I can give you some coding guidelines for multi-platform code:

  1. Avoid platform specific API calls as much as possible. For example, in windows there is a DeleteFile() API, which only works on windows. On Unix platforms, the command is unlink(). This command is supported by windows, and you can just use it in place of DeleteFile(). Now your code works on both platforms and doesn’t need a bunch of #ifdef statements all over.

  2. Use as many standard classes as you can. In windows you have a CList container. You maybe be very familiar with it. The rest of the world uses the STL which has its <list> class. Windows has this, use it. CStdString is a great substitute for CString.

  3. Use classes to abstract a platform layer away from your implementation of your code. For example, I have this class called ProcInfo with a bunch of methods about process stuff. So if I have need to know if a process is running, I just use ProcInfo::IsProcRunning(CStdString &Name). On Windows and Mac, the implementation is different, but to my main application, it doesn’t know or care. As a result on the Mac I have a different ProcInfo.cpp then I do on windows. The headers are identical and shared between projects.

  4. Share as much code as you can. Do not have a Mac code base and a Windows code base if you can help it. In my project, which has about 130 files, only 6 differ or are Windows specific or Mac specific. I also only have about 5 #ifdef pairs related to platform abstraction, the rest are debug related. If you change functionality in a shared code segment, then you don’t have to remember to do it in the other code base. Bug fixes in either place fix the bugs for everyone.
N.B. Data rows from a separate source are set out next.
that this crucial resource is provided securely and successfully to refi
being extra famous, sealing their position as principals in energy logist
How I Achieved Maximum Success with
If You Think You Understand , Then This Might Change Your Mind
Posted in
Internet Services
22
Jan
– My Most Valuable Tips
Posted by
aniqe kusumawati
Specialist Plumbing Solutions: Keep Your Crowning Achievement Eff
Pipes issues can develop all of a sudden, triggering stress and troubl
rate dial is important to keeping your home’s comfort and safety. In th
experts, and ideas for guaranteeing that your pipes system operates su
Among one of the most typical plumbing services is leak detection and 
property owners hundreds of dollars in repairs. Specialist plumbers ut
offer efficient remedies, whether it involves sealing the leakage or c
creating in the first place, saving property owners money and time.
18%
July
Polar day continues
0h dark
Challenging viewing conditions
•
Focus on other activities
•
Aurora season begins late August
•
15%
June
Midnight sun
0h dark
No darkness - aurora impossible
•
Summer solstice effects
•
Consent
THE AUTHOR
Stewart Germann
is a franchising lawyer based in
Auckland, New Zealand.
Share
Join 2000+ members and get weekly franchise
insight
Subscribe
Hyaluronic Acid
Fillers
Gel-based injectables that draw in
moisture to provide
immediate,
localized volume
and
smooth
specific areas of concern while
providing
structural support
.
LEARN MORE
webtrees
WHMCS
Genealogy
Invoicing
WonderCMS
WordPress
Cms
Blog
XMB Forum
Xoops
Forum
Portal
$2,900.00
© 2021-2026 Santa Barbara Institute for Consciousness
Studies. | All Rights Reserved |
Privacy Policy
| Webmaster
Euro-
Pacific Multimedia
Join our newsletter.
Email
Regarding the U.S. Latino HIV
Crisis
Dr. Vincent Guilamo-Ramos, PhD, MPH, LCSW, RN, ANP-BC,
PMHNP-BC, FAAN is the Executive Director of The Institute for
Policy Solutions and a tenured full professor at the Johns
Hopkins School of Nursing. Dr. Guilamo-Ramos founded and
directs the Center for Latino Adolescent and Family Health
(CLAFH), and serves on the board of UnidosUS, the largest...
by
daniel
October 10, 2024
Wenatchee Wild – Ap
  5. Abstract platform / architecture stuff out as well. This is more along the lines of quirks of the platform or how data is managed. For example, I have a NetInfo class which handles network stuff. One method gets the routing table. The routing table has several IP address blocks. On windows, these IP address are backwards, in Little-Endian order. Also on Windows, when getting an IP address of your own box, it comes in Network, or Big-Endian order.

Originally I was doing stuff like FlipLong() here and there trying to keep it straightened out and it became confusing. At some point it is, is it the route entry that is forward or was it the IP address? It was very messy. I made a simple rule to clear it all up. My NetInfo class, always gives and takes IP addresses in Network order. Now all code using this class doesn’t have to know or care. This worked out even better on the Mac, because it has two architectures, Intel and PPC. PPC is Big-Endian, Intel is Little-Endian. None of my main application code has to change because of the rule I made. Only the internals of the Mac or Windows version of the NetInfo class have to figure it out.

Another Platform / Architecture change was to abstract complex data types out. Windows has its own structure for route table entries. Mac’s have a different type. As a result, my NetInfo class has its own external NetInfo_Route type. Everyone uses that, and only on the inside of the NetInfo class does it convert it to the platform specific type.

  1. Try and keep your platform abstracted functions conceptually simple. Going back to my NetInfo class, all its methods are conceptually simple (not implying their implementation is). For example, GetRouteTable, SetRoute, DeleteRoute, etc… Now if I have common need to search the route table for some kind of pattern, lets say local routes or routes on a specific subnet, I do not have a NetInfo method to do this. I have a wrapper class handle this using the basic NetInfo methods. When I have to do the Mac version of the NetInfo class, I still only have those 3 methods to make, and the complex higher level network operations work without me having to write a Mac version of them.

So, what I am saying, is simply to plan your code to be portable from the beginning, and be aware of windows specific stuff in the main code base. If you wait until your main app is ‘done’ and then try to rework it for Macs, it will be a lot more painful. Familiar API’s are not necessarily your friend, and frequently there is a generic alternative that works on both platforms.